■ Problems to work on ■
(1) Answer these questions about the Senior Site Reliability Engineer posting:
(a) How much total funding does Talkdesk report?
(b) What approach does the Engineering team use?
(c) What does improving observability and alerting aim to reduce?
(2) Rewrite the stretch of the Senior Site Reliability Engineer posting from "As a Senior" through "and reduce MTTD.", changing "Senior SRE" to "Senior Site Reliability Engineer".
(3) What would come next in the Senior Site Reliability Engineer posting? Continue it from its last line.

■ Source document ■
#####

Senior Site Reliability Engineer
At Talkdesk, we are courageous innovators focused on helping organizations around the world create better customer experiences. Our AI-powered cloud contact center solutions optimize our customers’ most critical customer service processes. We are recognized as a Contact Center as a Service (CCaaS) leader by influential research organizations including Gartner. With $498 million in total funding, a valuation of more than $10 Billion, and a ranking of #8 on the Forbes Cloud 100 list, now is the time to be part of the Talkdesk legacy to help accelerate our success in a new decade of transformational growth.
We champion an inclusive and diverse culture representative of the communities in which we live and serve. And, we give back to our community by volunteering our time, supporting non-profits and minimizing our global footprint.
Our Engineering team employs a micro-service architecture approach.
As a Senior SRE, you will play a critical role in ensuring the reliability, availability and performance of Talkdesk Infrastructure and Mission Critical Services. You will collaborate with development teams to design, build, and maintain scalable and resilient systems. Your primary focus will be on improving/automating operations, improving observability, monitoring system health, and responding to incidents to meet a telco grade service reliability.
- Collaborate with software engineering teams to promote best practices in terms of reliability, performance, and scalability during the development and operation lifecycle.
- Continuously improve system performance and reliability through proactive system monitoring, capacity planning and performance tuning.
- Improve and maintain systems observability and alerting to identify, respond to potential issues proactively and reduce MTTD.

#####

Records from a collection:
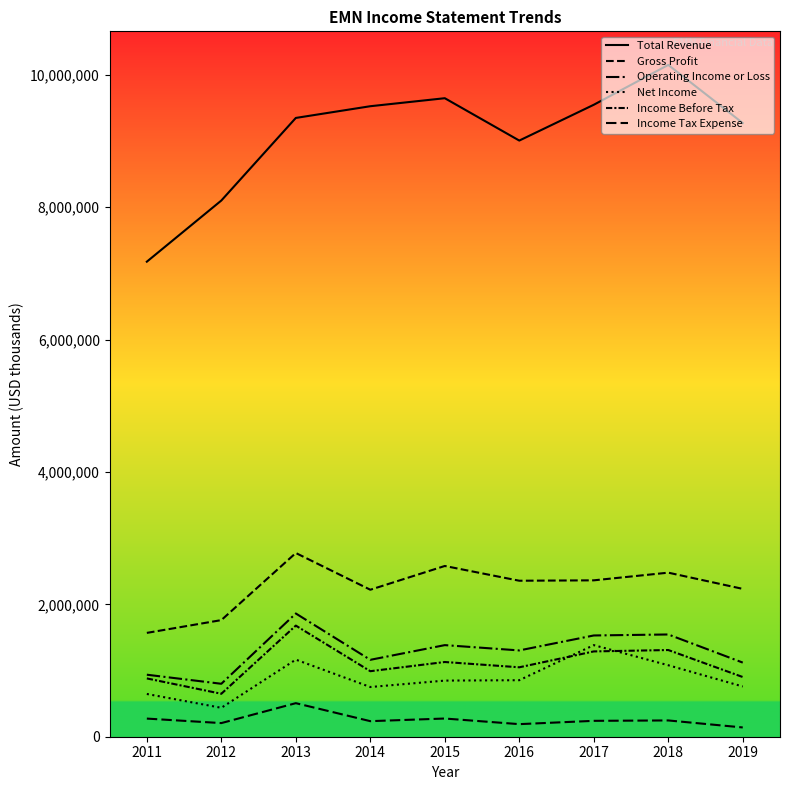

At which category does the chart reach its peak across all series?

2018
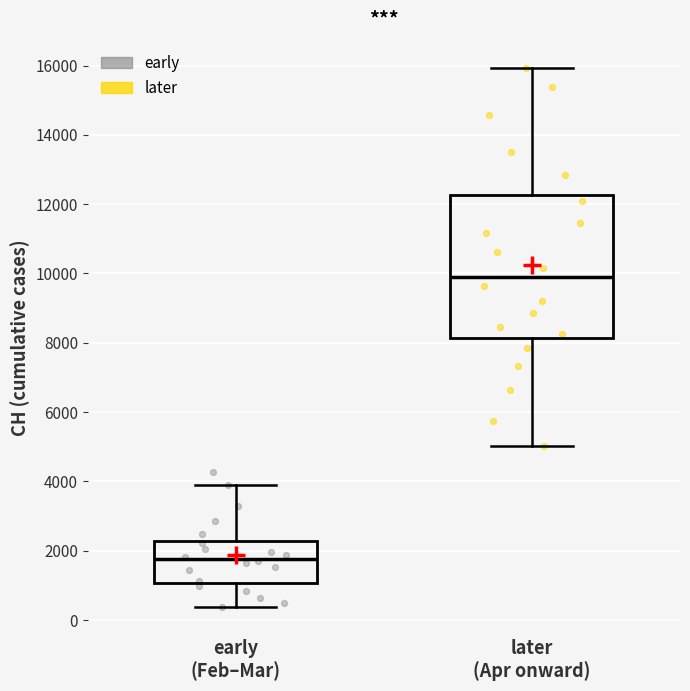

Reading left to right, transcribe this box plot: for each box, give where its median line is, the range the box spans, and where its two whiskers end, as read against the y-axis. The values are not printed on the chart, so give them approximately, as read against the axis.

early (Feb–Mar): median 1800, box 1000 to 2200, whiskers 400 to 4000
later (Apr onward): median 10000, box 8200 to 12200, whiskers 5000 to 16000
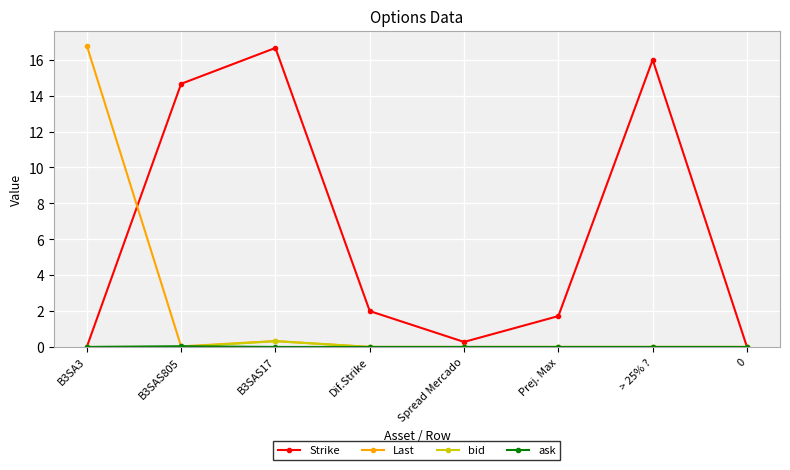

Between > 25% ? and 0, which series saw the biggest shift?

Strike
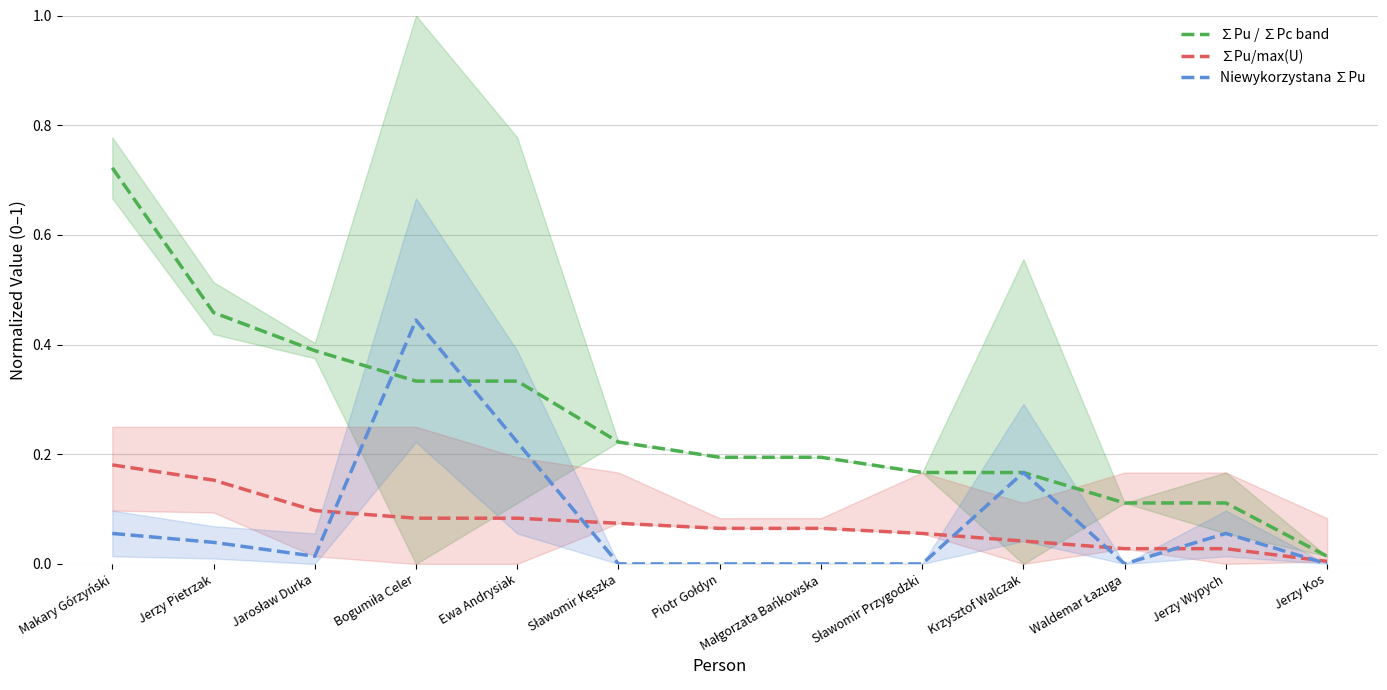

The Niewykorzystana ∑Pu series shows 0.0 at Sławomir Przygodzki. True or false?

True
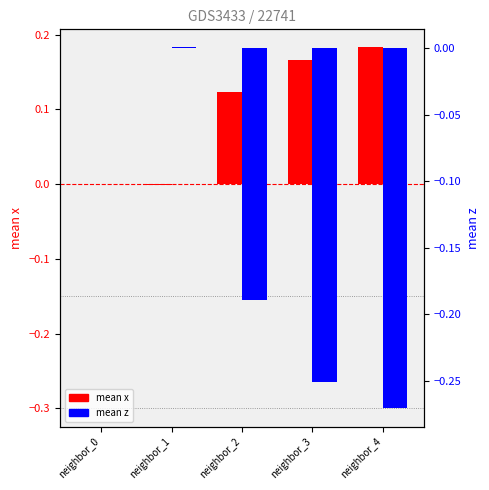

What is the sum of all mean x values?

0.5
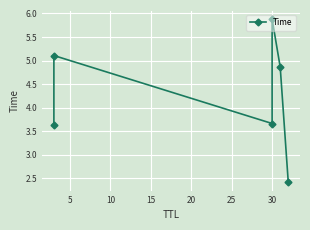

How many values exceed 4?

3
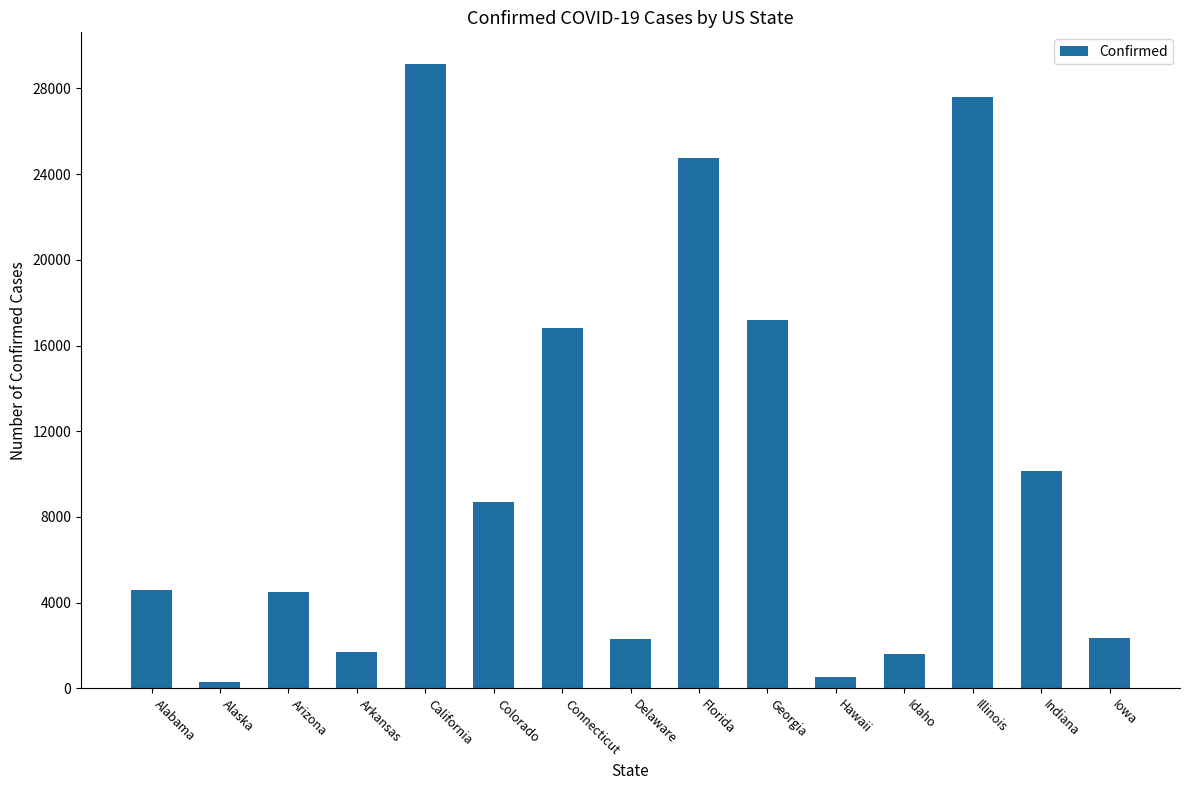

Which category has the highest value across all series?

California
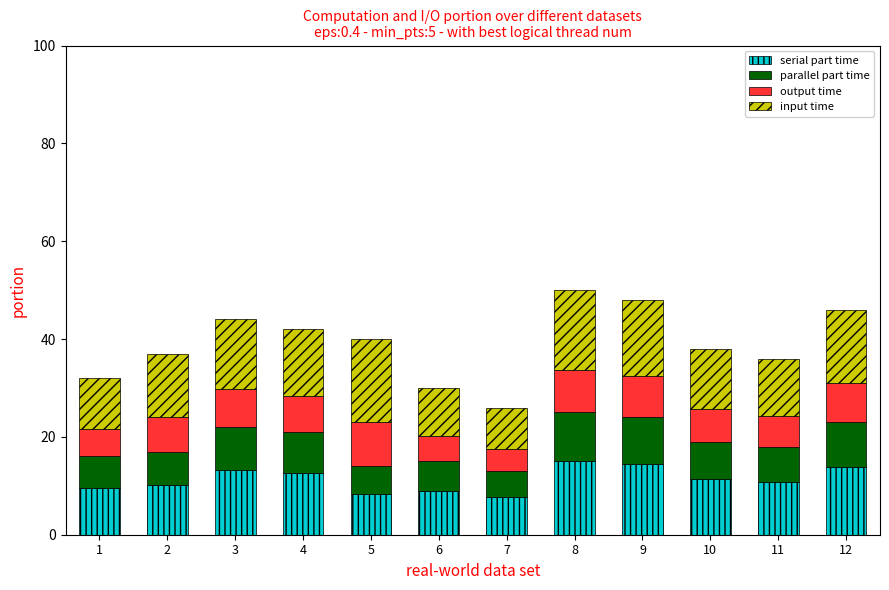

What is the maximum value for serial part time?

15.0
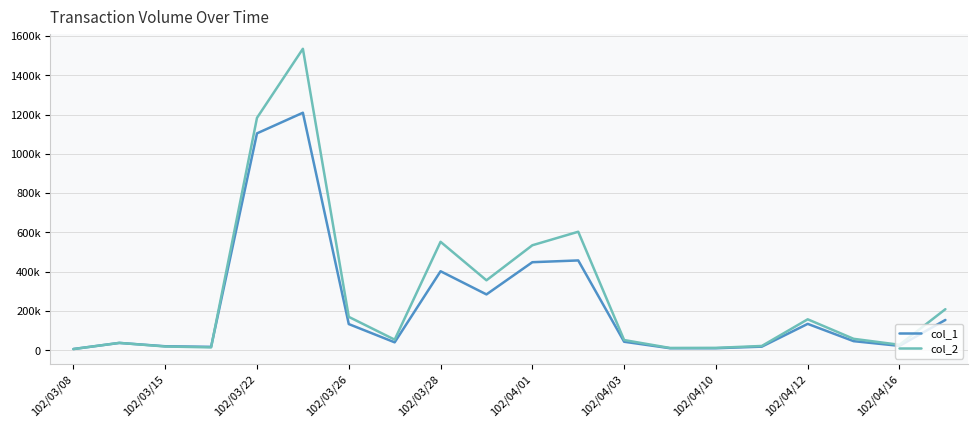

Which series ends up on top after the final intersection of col_2 and col_1?

col_2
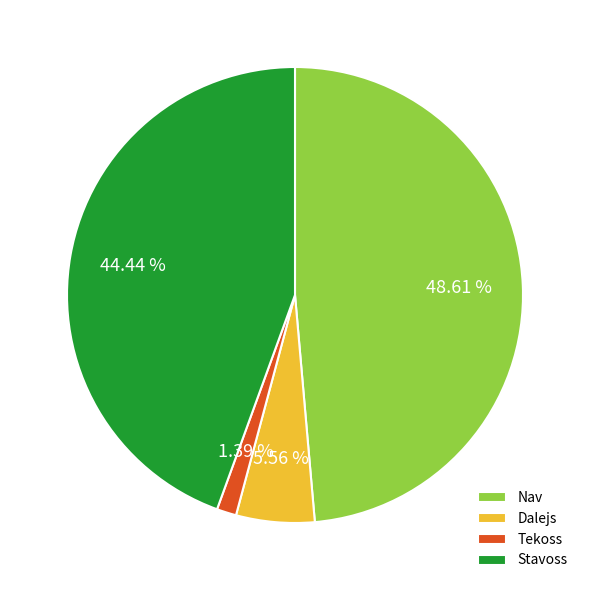

Rank the categories by value from lowest to highest.

Tekoss, Dalejs, Stavoss, Nav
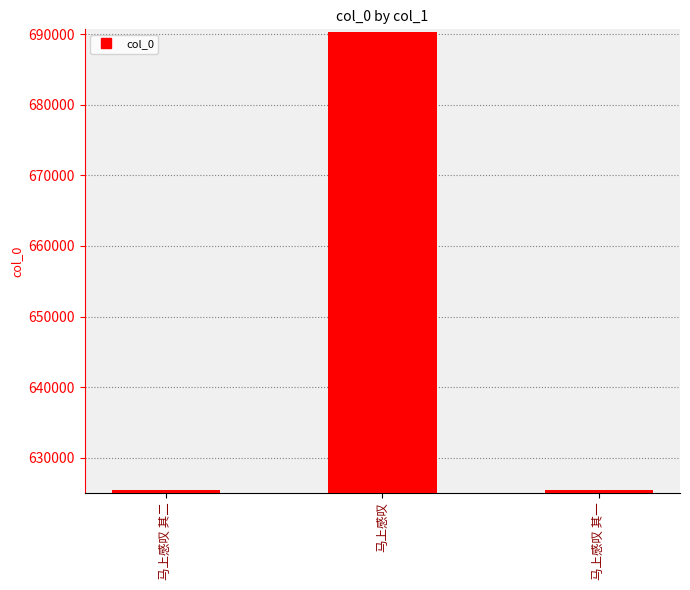

Where is the data nearest to the value 657856?

马上感叹 其二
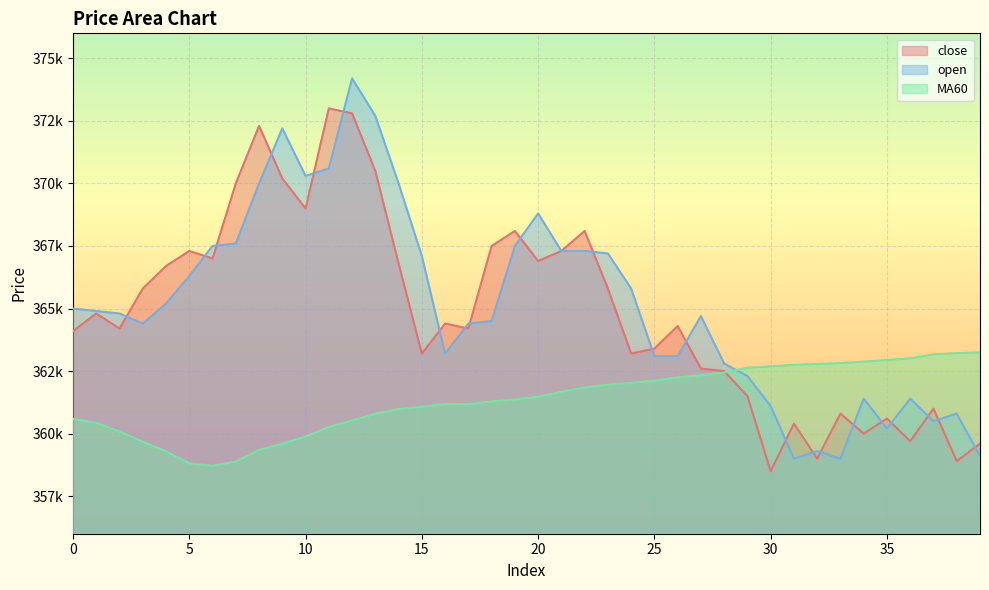

At how many categories does at least one series exceed 362935?

33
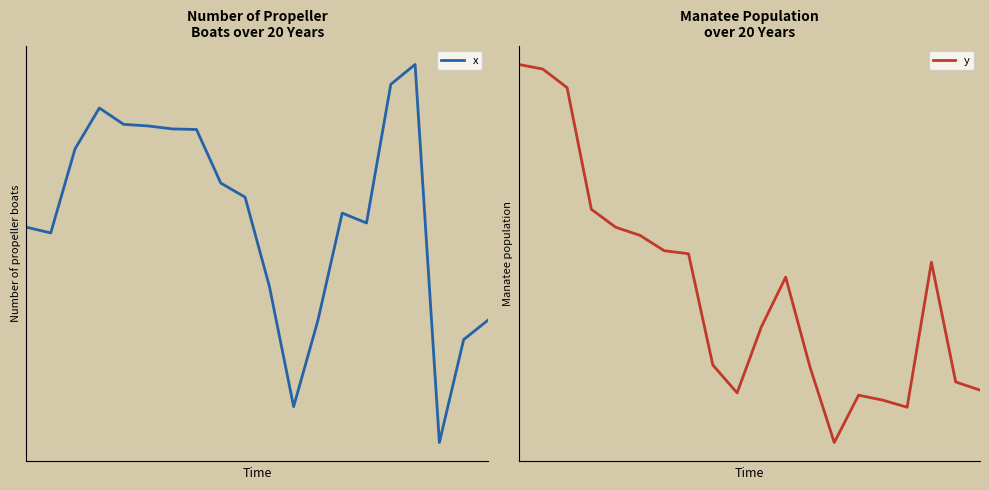

True or false: x and y intersect in this chart.

False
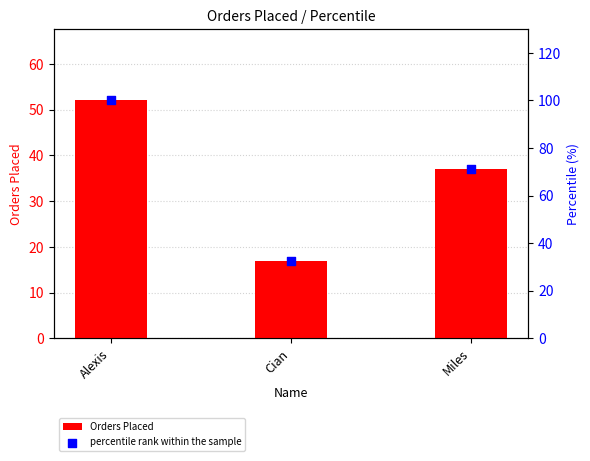

At which category is the sum across all series the highest?

Alexis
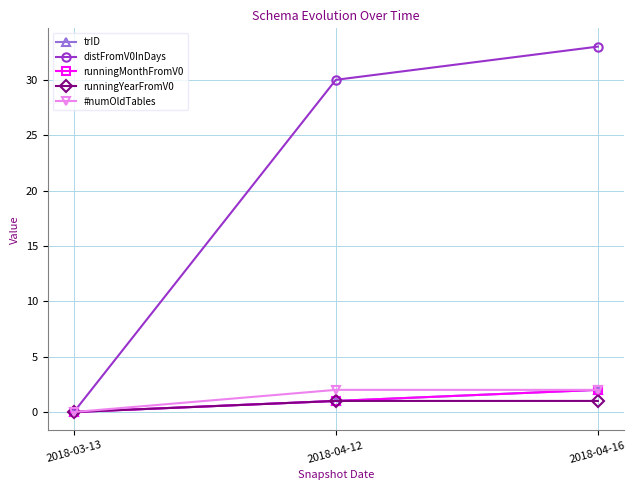

What is the spread (max minus min) of values at 2018-04-12?

29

#####

■ Results in order ■
(1)
(a) $498 million
(b) A micro-service architecture approach
(c) MTTD

(2)
As a Senior Site Reliability Engineer, you will play a critical role in ensuring the reliability, availability and performance of Talkdesk Infrastructure and Mission Critical Services. You will collaborate with development teams to design, build, and maintain scalable and resilient systems. Your primary focus will be on improving/automating operations, improving observability, monitoring system health, and responding to incidents to meet a telco grade service reliability.
- Collaborate with software engineering teams to promote best practices in terms of reliability, performance, and scalability during the development and operation lifecycle.
- Continuously improve system performance and reliability through proactive system monitoring, capacity planning and performance tuning.
- Improve and maintain systems observability and alerting to identify, respond to potential issues proactively and reduce MTTD.

(3)
- Build and maintain tools for automation, configuration management, and deployment to improve operational efficiency, reliability and reduce MTTR.
- Participate in post-mortem analyses and work/drive mitigation actions to prevent recurrence.
- Organize and drive regular fire drills with engineering teams to practice and validate on-call and operational procedures
- Participate in the on-call rotation and respond to incidents, working towards their mitigation and resolution.
- Degree in Computer Science, Information Technology, or related fields.
- Strong experience as a Site Reliability Engineer or DevOps Engineer.
- Strong Linux experience.
- Expertise in at least one programming language (e.g. Python, Java)
- Experience with automation tools (e.g. Ansible, Terraform).
- Experience with cloud platforms (e.g. AWS, Azure) and container technologies (e.g. Docker, Kubernetes).
- Solid understanding of networking, distributed systems, and microservices architecture.
- Experience with monitoring tools (e.g. New Relic, Prometheus, Grafana, ELK stack) and incident management systems (e.g. Splunk).
- Experience with performance monitoring and tuning of databases (e.g., Postgresql, MongoDB, CassandraDB)
- Experience with messaging systems (e.g. Kafka, Rabbit MQ, Amazon MQ)